Prompt A: Decide whether each statement agrees with the integration excerpt, answering yes or no and quoting the deciding words: (i) Methods for the similar-looking integrals will be developed in a later section. (ii) In the first exercise, a equals 4. (iii) The graph shows the area between 0 and 2.
Prompt B: List every integral that the integration excerpt gives as an example of a form that looks like the formulas but is actually different.
Prompt C: From the integration excerpt, return the passage starting at "We will develop" and ending at "1. int(3\ dx)/(25+16x^2)".

Supplied text:
*-*-*
Graph of y(x)=1/(1+x^2) showing area between 0 < x < 2.

### Caution

There are a number of integrals of forms which look very similar to the above formulas but are actually different, e.g.

int(dx)/(sqrt(x^2-1)),\ \ int(dx)/(sqrt(1+x^2)), \ \ int(dx)/(1-x^2),\ "etc."

We will develop methods to solve these in a later section. (See Integration by Trigonometric Substitution.)

## Exercises

Integrate each of the given functions:

1. int(3\ dx)/(25+16x^2)

We can write our integral as:

int(3\ dx)/(25+16x^2)=3int(dx)/((5)^2+(4x)^2

For the formula, we need:

a = 5; u = 4x; du = 4\ dx.

Re-arranging that last expression gives: (du)/4=dx.
*-*-*
Named joint coordinates
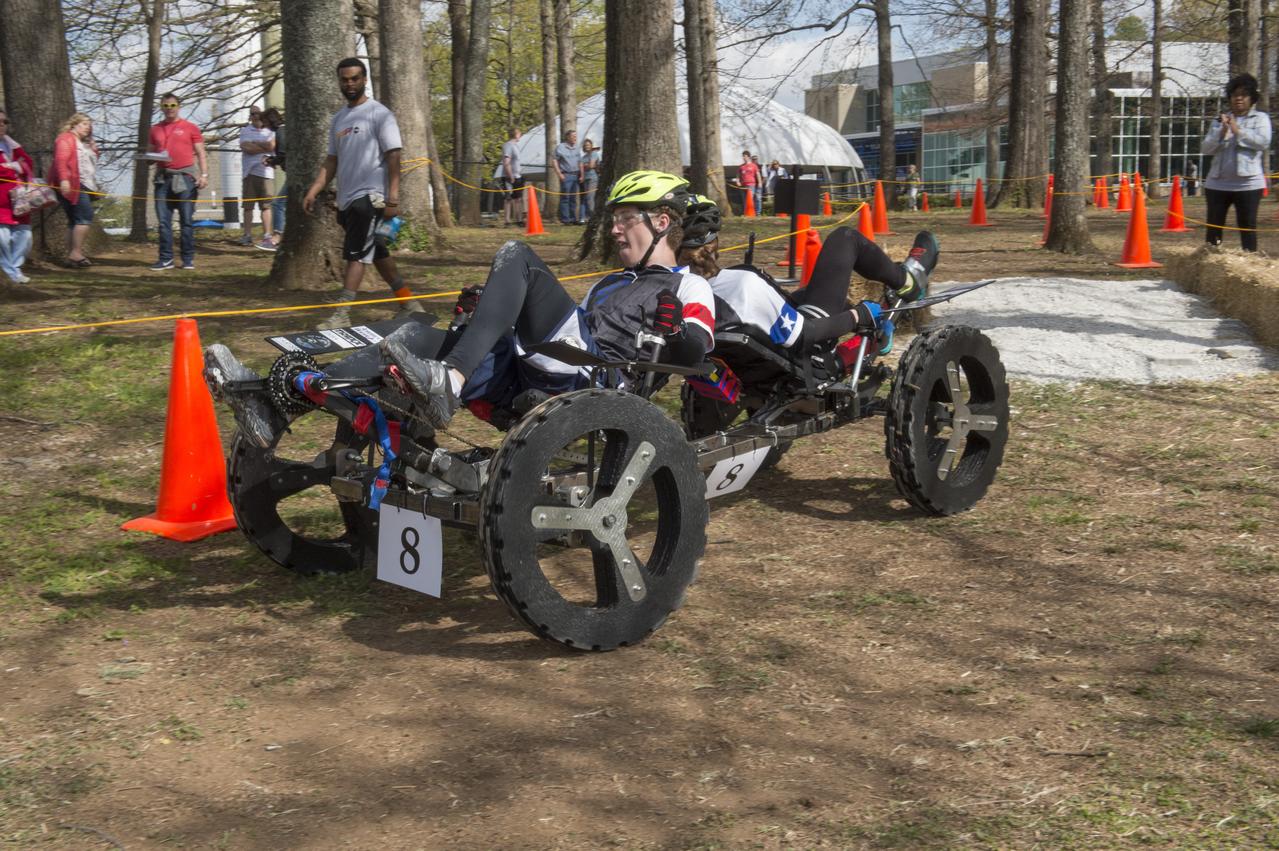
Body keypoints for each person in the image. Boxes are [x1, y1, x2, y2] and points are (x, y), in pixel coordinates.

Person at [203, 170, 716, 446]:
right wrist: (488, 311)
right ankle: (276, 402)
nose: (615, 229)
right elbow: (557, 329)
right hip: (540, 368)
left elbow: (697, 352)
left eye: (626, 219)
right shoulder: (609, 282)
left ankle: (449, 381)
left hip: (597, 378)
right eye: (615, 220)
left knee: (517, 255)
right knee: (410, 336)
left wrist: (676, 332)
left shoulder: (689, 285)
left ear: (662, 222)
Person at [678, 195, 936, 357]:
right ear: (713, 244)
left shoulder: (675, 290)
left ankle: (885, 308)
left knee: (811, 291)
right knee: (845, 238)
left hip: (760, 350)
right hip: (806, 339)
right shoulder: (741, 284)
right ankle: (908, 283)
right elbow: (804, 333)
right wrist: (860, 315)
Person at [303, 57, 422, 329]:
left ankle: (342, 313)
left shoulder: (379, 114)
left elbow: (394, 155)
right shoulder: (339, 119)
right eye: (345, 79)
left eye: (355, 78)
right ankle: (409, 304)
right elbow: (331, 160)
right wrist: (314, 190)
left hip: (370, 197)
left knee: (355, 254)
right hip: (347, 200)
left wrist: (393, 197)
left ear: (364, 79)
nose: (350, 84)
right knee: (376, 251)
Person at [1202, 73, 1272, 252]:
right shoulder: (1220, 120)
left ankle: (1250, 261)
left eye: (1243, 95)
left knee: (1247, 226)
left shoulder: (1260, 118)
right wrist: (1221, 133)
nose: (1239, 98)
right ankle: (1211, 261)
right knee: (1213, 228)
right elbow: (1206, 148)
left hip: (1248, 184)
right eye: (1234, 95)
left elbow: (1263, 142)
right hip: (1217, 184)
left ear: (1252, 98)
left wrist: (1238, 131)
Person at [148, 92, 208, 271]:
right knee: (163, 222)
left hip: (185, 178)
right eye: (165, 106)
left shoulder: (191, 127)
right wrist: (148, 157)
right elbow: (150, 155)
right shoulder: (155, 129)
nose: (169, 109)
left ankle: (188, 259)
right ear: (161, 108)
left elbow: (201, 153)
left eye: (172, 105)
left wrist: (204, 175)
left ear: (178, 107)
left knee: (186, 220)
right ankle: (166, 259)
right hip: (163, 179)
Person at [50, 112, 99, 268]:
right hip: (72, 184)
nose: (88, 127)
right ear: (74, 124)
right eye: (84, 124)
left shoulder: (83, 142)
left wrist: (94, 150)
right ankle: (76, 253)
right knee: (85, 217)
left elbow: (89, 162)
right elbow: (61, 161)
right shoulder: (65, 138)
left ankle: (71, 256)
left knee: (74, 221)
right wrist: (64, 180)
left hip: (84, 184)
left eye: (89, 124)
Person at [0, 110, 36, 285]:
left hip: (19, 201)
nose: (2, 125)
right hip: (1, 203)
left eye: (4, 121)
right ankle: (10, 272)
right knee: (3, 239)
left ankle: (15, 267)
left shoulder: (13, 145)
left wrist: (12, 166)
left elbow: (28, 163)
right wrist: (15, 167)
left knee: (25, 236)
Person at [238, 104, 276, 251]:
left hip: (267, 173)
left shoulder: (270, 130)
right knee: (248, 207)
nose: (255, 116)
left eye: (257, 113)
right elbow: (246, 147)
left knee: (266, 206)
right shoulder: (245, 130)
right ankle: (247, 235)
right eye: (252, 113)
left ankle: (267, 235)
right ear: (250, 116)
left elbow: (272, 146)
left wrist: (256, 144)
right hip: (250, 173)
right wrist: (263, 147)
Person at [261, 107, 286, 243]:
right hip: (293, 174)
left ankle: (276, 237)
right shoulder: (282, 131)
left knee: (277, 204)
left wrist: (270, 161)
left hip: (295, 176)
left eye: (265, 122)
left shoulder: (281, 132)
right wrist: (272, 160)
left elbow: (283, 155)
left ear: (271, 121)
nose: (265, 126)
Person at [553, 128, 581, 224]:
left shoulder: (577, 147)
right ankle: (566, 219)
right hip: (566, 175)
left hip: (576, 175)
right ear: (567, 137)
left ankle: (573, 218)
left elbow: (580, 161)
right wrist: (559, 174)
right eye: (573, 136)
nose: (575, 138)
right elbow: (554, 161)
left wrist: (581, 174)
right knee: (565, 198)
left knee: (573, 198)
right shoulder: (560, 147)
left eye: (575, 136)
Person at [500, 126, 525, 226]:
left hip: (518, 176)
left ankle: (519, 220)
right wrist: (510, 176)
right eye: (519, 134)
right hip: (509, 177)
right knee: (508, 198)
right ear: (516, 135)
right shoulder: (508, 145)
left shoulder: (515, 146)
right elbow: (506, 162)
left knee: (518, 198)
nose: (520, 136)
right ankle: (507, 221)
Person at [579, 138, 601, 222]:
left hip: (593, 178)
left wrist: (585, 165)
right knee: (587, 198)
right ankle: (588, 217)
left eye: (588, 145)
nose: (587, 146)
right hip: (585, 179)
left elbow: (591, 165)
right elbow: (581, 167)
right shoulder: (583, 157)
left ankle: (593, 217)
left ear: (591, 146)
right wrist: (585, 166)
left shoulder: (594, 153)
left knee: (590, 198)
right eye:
*-*-*
Response box A:
(i) Yes: "We will develop methods to solve these in a later section."
(ii) No: "a = 5"
(iii) Yes: "showing area between 0 < x < 2"

Response box B:
int(dx)/(sqrt(x^2-1))
int(dx)/(sqrt(1+x^2))
int(dx)/(1-x^2)

Response box C:
We will develop methods to solve these in a later section. (See Integration by Trigonometric Substitution.)

## Exercises

Integrate each of the given functions:

1. int(3\ dx)/(25+16x^2)